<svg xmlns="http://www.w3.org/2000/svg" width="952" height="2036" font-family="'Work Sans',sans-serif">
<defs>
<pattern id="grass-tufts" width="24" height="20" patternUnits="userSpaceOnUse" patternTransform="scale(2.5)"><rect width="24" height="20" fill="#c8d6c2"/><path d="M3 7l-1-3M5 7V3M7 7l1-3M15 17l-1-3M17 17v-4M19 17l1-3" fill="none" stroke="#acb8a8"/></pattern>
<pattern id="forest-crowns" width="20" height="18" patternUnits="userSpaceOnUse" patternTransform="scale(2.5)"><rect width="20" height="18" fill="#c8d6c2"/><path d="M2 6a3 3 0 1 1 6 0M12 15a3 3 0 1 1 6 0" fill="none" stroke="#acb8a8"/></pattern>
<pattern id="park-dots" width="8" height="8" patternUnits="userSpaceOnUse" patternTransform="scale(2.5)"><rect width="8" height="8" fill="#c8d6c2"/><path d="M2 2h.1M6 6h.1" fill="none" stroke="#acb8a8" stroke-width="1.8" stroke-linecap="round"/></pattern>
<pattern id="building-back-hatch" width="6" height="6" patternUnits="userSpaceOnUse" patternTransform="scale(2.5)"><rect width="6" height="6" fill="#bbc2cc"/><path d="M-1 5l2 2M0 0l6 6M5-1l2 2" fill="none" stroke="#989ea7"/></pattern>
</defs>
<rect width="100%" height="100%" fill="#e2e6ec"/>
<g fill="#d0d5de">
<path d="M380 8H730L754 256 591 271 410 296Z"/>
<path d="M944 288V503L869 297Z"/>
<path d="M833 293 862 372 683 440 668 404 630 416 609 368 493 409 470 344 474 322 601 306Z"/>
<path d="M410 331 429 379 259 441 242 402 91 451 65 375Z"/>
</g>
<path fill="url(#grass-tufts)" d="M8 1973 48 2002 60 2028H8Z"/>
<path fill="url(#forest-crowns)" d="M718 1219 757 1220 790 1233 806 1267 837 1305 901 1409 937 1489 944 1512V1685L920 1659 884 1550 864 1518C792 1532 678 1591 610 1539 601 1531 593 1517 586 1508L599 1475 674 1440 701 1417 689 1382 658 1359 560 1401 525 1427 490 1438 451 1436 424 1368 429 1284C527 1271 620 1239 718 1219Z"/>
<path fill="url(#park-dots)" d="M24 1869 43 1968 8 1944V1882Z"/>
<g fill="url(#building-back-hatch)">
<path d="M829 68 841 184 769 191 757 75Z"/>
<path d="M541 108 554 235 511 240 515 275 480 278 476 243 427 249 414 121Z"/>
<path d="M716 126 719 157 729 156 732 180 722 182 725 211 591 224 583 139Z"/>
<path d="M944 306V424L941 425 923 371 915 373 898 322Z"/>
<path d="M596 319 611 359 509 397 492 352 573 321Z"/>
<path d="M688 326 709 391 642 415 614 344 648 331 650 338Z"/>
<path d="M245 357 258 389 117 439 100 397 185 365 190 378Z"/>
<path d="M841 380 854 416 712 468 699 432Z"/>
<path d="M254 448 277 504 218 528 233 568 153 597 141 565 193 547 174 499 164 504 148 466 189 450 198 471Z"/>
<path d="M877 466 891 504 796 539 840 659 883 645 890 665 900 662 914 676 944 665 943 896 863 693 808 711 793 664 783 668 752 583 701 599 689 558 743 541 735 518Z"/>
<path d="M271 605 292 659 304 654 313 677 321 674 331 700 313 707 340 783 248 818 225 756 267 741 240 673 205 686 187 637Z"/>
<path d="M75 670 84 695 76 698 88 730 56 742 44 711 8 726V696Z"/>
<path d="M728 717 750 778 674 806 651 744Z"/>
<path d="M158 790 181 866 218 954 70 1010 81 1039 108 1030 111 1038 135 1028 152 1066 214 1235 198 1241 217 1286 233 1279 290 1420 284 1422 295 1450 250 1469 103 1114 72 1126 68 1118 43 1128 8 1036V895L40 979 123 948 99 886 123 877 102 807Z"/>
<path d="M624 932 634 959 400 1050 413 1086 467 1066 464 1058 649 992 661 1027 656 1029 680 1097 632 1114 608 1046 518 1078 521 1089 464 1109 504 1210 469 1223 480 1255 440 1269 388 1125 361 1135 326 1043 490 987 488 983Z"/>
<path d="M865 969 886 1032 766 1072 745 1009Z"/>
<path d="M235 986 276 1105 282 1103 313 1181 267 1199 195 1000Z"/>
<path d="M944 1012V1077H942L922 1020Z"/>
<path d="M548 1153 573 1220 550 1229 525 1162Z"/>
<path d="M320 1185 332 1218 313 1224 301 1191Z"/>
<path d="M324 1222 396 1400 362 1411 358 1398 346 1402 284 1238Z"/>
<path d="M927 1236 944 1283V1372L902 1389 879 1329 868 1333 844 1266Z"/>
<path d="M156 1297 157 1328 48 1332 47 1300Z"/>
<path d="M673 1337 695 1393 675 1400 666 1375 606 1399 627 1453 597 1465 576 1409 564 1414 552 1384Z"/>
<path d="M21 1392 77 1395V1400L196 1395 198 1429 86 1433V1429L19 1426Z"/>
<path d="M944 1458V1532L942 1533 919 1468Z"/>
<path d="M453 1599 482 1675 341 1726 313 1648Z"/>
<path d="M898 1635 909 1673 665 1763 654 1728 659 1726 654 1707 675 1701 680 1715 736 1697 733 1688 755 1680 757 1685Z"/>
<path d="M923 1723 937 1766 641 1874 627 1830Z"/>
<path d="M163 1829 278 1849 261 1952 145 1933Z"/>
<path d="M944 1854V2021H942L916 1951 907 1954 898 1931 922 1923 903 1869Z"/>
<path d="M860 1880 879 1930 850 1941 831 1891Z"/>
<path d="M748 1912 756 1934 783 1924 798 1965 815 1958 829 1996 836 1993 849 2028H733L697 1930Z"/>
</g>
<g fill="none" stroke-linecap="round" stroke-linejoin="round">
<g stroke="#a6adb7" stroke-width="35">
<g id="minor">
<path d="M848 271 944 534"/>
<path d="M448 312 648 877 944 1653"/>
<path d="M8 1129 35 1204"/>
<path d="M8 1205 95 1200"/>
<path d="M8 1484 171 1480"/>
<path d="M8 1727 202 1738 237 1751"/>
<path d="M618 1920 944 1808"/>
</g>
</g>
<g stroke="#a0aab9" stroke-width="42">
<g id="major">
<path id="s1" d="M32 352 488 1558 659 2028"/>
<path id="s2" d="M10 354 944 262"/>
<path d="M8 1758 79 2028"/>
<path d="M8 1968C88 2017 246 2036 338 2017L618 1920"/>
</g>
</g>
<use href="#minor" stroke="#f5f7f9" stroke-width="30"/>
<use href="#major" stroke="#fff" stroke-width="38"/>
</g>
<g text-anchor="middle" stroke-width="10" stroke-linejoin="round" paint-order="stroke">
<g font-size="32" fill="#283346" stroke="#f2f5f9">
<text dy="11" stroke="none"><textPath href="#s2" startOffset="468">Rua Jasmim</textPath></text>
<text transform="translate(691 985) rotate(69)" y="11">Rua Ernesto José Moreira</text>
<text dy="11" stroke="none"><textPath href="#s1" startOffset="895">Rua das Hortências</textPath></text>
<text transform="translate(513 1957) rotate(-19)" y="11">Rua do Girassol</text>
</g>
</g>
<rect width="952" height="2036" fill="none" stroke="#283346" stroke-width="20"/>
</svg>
++++
From first line to last, transcribe the material exactly.

> ANSWER TO THIS PROBLEM
<svg xmlns="http://www.w3.org/2000/svg" width="952" height="2036" font-family="'Work Sans',sans-serif">
<defs>
<pattern id="grass-tufts" width="24" height="20" patternUnits="userSpaceOnUse" patternTransform="scale(2.5)"><rect width="24" height="20" fill="#c8d6c2"/><path d="M3 7l-1-3M5 7V3M7 7l1-3M15 17l-1-3M17 17v-4M19 17l1-3" fill="none" stroke="#acb8a8"/></pattern>
<pattern id="forest-crowns" width="20" height="18" patternUnits="userSpaceOnUse" patternTransform="scale(2.5)"><rect width="20" height="18" fill="#c8d6c2"/><path d="M2 6a3 3 0 1 1 6 0M12 15a3 3 0 1 1 6 0" fill="none" stroke="#acb8a8"/></pattern>
<pattern id="park-dots" width="8" height="8" patternUnits="userSpaceOnUse" patternTransform="scale(2.5)"><rect width="8" height="8" fill="#c8d6c2"/><path d="M2 2h.1M6 6h.1" fill="none" stroke="#acb8a8" stroke-width="1.8" stroke-linecap="round"/></pattern>
<pattern id="building-back-hatch" width="6" height="6" patternUnits="userSpaceOnUse" patternTransform="scale(2.5)"><rect width="6" height="6" fill="#bbc2cc"/><path d="M-1 5l2 2M0 0l6 6M5-1l2 2" fill="none" stroke="#989ea7"/></pattern>
</defs>
<rect width="100%" height="100%" fill="#e2e6ec"/>
<g fill="#d0d5de">
<path d="M380 8H730L754 256 591 271 410 296Z"/>
<path d="M944 288V503L869 297Z"/>
<path d="M833 293 862 372 683 440 668 404 630 416 609 368 493 409 470 344 474 322 601 306Z"/>
<path d="M410 331 429 379 259 441 242 402 91 451 65 375Z"/>
</g>
<path fill="url(#grass-tufts)" d="M8 1973 48 2002 60 2028H8Z"/>
<path fill="url(#forest-crowns)" d="M718 1219 757 1220 790 1233 806 1267 837 1305 901 1409 937 1489 944 1512V1685L920 1659 884 1550 864 1518C792 1532 678 1591 610 1539 601 1531 593 1517 586 1508L599 1475 674 1440 701 1417 689 1382 658 1359 560 1401 525 1427 490 1438 451 1436 424 1368 429 1284C527 1271 620 1239 718 1219Z"/>
<path fill="url(#park-dots)" d="M24 1869 43 1968 8 1944V1882Z"/>
<g fill="url(#building-back-hatch)">
<path d="M829 68 841 184 769 191 757 75Z"/>
<path d="M541 108 554 235 511 240 515 275 480 278 476 243 427 249 414 121Z"/>
<path d="M716 126 719 157 729 156 732 180 722 182 725 211 591 224 583 139Z"/>
<path d="M944 306V424L941 425 923 371 915 373 898 322Z"/>
<path d="M596 319 611 359 509 397 492 352 573 321Z"/>
<path d="M688 326 709 391 642 415 614 344 648 331 650 338Z"/>
<path d="M245 357 258 389 117 439 100 397 185 365 190 378Z"/>
<path d="M841 380 854 416 712 468 699 432Z"/>
<path d="M254 448 277 504 218 528 233 568 153 597 141 565 193 547 174 499 164 504 148 466 189 450 198 471Z"/>
<path d="M877 466 891 504 796 539 840 659 883 645 890 665 900 662 914 676 944 665 943 896 863 693 808 711 793 664 783 668 752 583 701 599 689 558 743 541 735 518Z"/>
<path d="M271 605 292 659 304 654 313 677 321 674 331 700 313 707 340 783 248 818 225 756 267 741 240 673 205 686 187 637Z"/>
<path d="M75 670 84 695 76 698 88 730 56 742 44 711 8 726V696Z"/>
<path d="M728 717 750 778 674 806 651 744Z"/>
<path d="M158 790 181 866 218 954 70 1010 81 1039 108 1030 111 1038 135 1028 152 1066 214 1235 198 1241 217 1286 233 1279 290 1420 284 1422 295 1450 250 1469 103 1114 72 1126 68 1118 43 1128 8 1036V895L40 979 123 948 99 886 123 877 102 807Z"/>
<path d="M624 932 634 959 400 1050 413 1086 467 1066 464 1058 649 992 661 1027 656 1029 680 1097 632 1114 608 1046 518 1078 521 1089 464 1109 504 1210 469 1223 480 1255 440 1269 388 1125 361 1135 326 1043 490 987 488 983Z"/>
<path d="M865 969 886 1032 766 1072 745 1009Z"/>
<path d="M235 986 276 1105 282 1103 313 1181 267 1199 195 1000Z"/>
<path d="M944 1012V1077H942L922 1020Z"/>
<path d="M548 1153 573 1220 550 1229 525 1162Z"/>
<path d="M320 1185 332 1218 313 1224 301 1191Z"/>
<path d="M324 1222 396 1400 362 1411 358 1398 346 1402 284 1238Z"/>
<path d="M927 1236 944 1283V1372L902 1389 879 1329 868 1333 844 1266Z"/>
<path d="M156 1297 157 1328 48 1332 47 1300Z"/>
<path d="M673 1337 695 1393 675 1400 666 1375 606 1399 627 1453 597 1465 576 1409 564 1414 552 1384Z"/>
<path d="M21 1392 77 1395V1400L196 1395 198 1429 86 1433V1429L19 1426Z"/>
<path d="M944 1458V1532L942 1533 919 1468Z"/>
<path d="M453 1599 482 1675 341 1726 313 1648Z"/>
<path d="M898 1635 909 1673 665 1763 654 1728 659 1726 654 1707 675 1701 680 1715 736 1697 733 1688 755 1680 757 1685Z"/>
<path d="M923 1723 937 1766 641 1874 627 1830Z"/>
<path d="M163 1829 278 1849 261 1952 145 1933Z"/>
<path d="M944 1854V2021H942L916 1951 907 1954 898 1931 922 1923 903 1869Z"/>
<path d="M860 1880 879 1930 850 1941 831 1891Z"/>
<path d="M748 1912 756 1934 783 1924 798 1965 815 1958 829 1996 836 1993 849 2028H733L697 1930Z"/>
</g>
<g fill="none" stroke-linecap="round" stroke-linejoin="round">
<g stroke="#a6adb7" stroke-width="35">
<g id="minor">
<path d="M848 271 944 534"/>
<path d="M448 312 648 877 944 1653"/>
<path d="M8 1129 35 1204"/>
<path d="M8 1205 95 1200"/>
<path d="M8 1484 171 1480"/>
<path d="M8 1727 202 1738 237 1751"/>
<path d="M618 1920 944 1808"/>
</g>
</g>
<g stroke="#a0aab9" stroke-width="42">
<g id="major">
<path id="s1" d="M32 352 488 1558 659 2028"/>
<path id="s2" d="M10 354 944 262"/>
<path d="M8 1758 79 2028"/>
<path d="M8 1968C88 2017 246 2036 338 2017L618 1920"/>
</g>
</g>
<use href="#minor" stroke="#f5f7f9" stroke-width="30"/>
<use href="#major" stroke="#fff" stroke-width="38"/>
</g>
<g text-anchor="middle" stroke-width="10" stroke-linejoin="round" paint-order="stroke">
<g font-size="32" fill="#283346" stroke="#f2f5f9">
<text dy="11" stroke="none"><textPath href="#s2" startOffset="468">Rua Jasmim</textPath></text>
<text transform="translate(691 985) rotate(69)" y="11">Rua Ernesto José Moreira</text>
<text dy="11" stroke="none"><textPath href="#s1" startOffset="895">Rua das Hortências</textPath></text>
<text transform="translate(513 1957) rotate(-19)" y="11">Rua do Girassol</text>
</g>
</g>
<rect width="952" height="2036" fill="none" stroke="#283346" stroke-width="20"/>
</svg>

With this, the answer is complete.